→ Task item: Every line in the listing below from the one with "Federweg der Fox" through the one with "Winkelverstellung lässt sich" is to be reproduced exactly, both ends included; leave out the rest.

[Opening Data extract section]

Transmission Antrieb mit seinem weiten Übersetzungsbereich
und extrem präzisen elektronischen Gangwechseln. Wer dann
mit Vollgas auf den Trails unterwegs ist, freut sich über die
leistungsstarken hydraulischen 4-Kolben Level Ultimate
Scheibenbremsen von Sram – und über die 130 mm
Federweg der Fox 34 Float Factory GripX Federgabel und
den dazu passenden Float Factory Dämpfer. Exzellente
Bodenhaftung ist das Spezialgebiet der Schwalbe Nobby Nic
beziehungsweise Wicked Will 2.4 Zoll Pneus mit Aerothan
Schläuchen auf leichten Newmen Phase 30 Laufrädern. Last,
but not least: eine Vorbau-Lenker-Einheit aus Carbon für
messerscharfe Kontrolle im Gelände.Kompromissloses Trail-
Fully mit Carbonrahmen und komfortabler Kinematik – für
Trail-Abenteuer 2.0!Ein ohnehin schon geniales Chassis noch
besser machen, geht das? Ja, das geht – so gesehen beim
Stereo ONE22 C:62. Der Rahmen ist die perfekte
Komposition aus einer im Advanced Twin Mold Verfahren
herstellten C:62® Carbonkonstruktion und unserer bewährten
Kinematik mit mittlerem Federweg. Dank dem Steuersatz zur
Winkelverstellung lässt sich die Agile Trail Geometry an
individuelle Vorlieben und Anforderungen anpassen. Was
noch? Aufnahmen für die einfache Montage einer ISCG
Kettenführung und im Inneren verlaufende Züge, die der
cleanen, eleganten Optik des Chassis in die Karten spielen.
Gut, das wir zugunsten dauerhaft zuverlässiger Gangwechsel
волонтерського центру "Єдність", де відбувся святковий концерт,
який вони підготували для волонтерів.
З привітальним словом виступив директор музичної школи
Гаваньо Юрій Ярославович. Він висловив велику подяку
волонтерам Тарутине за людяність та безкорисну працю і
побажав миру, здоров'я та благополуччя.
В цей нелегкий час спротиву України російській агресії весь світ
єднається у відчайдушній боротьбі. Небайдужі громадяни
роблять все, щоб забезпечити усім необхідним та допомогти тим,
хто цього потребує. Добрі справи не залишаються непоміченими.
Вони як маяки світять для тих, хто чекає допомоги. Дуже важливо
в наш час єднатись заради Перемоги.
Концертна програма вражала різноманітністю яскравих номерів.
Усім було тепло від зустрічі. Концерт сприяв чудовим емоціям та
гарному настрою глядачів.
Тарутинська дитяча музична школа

[Closing Data extract section]

→ Result for this task:
Federweg der Fox 34 Float Factory GripX Federgabel und
den dazu passenden Float Factory Dämpfer. Exzellente
Bodenhaftung ist das Spezialgebiet der Schwalbe Nobby Nic
beziehungsweise Wicked Will 2.4 Zoll Pneus mit Aerothan
Schläuchen auf leichten Newmen Phase 30 Laufrädern. Last,
but not least: eine Vorbau-Lenker-Einheit aus Carbon für
messerscharfe Kontrolle im Gelände.Kompromissloses Trail-
Fully mit Carbonrahmen und komfortabler Kinematik – für
Trail-Abenteuer 2.0!Ein ohnehin schon geniales Chassis noch
besser machen, geht das? Ja, das geht – so gesehen beim
Stereo ONE22 C:62. Der Rahmen ist die perfekte
Komposition aus einer im Advanced Twin Mold Verfahren
herstellten C:62® Carbonkonstruktion und unserer bewährten
Kinematik mit mittlerem Federweg. Dank dem Steuersatz zur
Winkelverstellung lässt sich die Agile Trail Geometry an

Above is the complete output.